Light treatment and dawn simulation
Light treatment involves daily exposure to bright white full‑spectrum fluorescent light. It is sometimes also called bright light therapy. This lasts from 15 minutes to three hours a day. Dawn simulation consists of exposing sleepers to a gradually increasing intensity of light. This lasts for 30 minutes or more before waking. Both light treatment and dawn simulation are effective for the treatment of SAD. It is said to have results similar to antidepressants. The efficacy of these light-related treatments reinforces the concept that SAD is related to sensitivity to light.
Light treatment produces a similar effect to natural light, by generating the chemicals in the brain that help regulate mood. Between 60% and 80% of patients with SAD are known to benefit from light treatment. Daily administration of light therapy is now recognised as a first-line treatment for SAD. When administered in combination with an antidepressant, it has an additive effect to that of the antidepressant.
Dawn simulation can be effective, particularly for patients who do not have the time for light therapy, or those with sleep problems. Dawn simulation involves a gradual increase of light output, peaking at 250 lux, applied from 4:30am to 6:00am. It achieves superior results to light therapy administered for 30 minutes in the early morning.
Short courses of psychotherapy, such as CBT or individual psychotherapy sessions, achieve similar results to light therapy. It is effective for most symptoms of SAD, except for insomnia. A CBT course that has been especially adapted for SAD patients (CBT-SAD) is particularly effective. It consists of two sessions of group therapy per week for six weeks. It looks at patients’ perceptions and reasoning and develops coping strategies for the winter season.

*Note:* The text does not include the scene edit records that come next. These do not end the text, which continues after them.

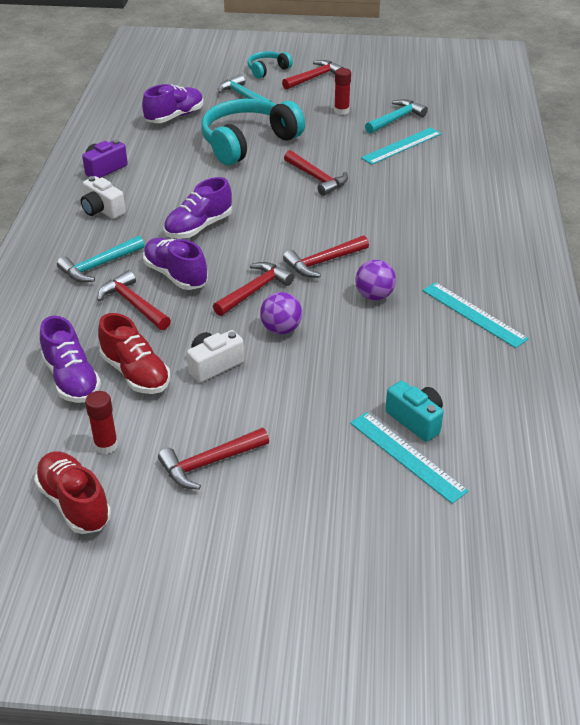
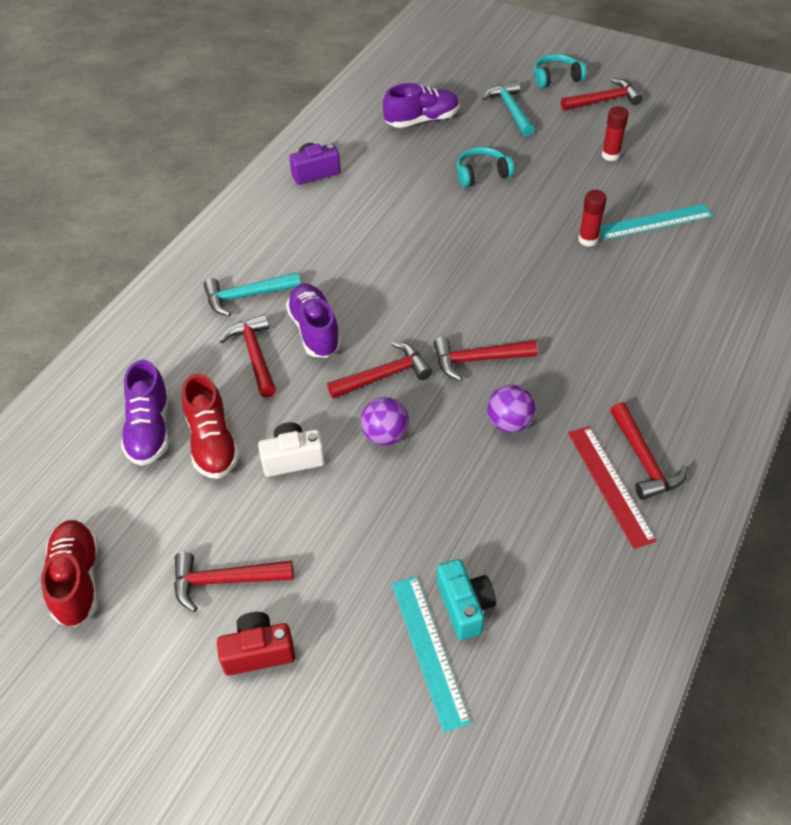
camera: 25 degrees right, 10 degrees up
(102, 210) = (286, 225): white camera -> none
(106, 445) = (140, 522): red glue stick -> red glue stick (588, 240)
(198, 227) = (370, 274): purple shoe -> none
(247, 142) = (481, 174): turquoise headphones -> turquoise headphones, size x0.49
(270, 501) = (258, 651): none -> red camera
(317, 178) = (531, 243): red hammer -> red hammer (643, 460)
(396, 119) = (669, 182): turquoise hammer -> none
(473, 314) = (610, 485): turquoise ruler -> red ruler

Evidence shows vitamin D deficiency is associated with depression. The development of MDD is associated with deficiency of other nutrients such as:
- B vitamins
- Polyunsaturated fatty acids
Poor memory, lack of concentration and difficulties with decision making can also be experienced. This suggests a role for vitamin D and mineral supplements in reducing depression symptoms.
A typical Nordic diet contains lots of oily fish which is rich in omegas and vitamin D. This means it provides inhabitants with a natural defence against depression.
Given SAD is predictable, occurring at the same time each winter, preventative treatment should be possible. SAD patients should spend as much time as possible outside to benefit from the effects of daylight. They should also receive light therapy before the usual time of onset of their SAD. Additionally, cod liver oil tablets and vitamin D supplements can help minimise the onset of SAD.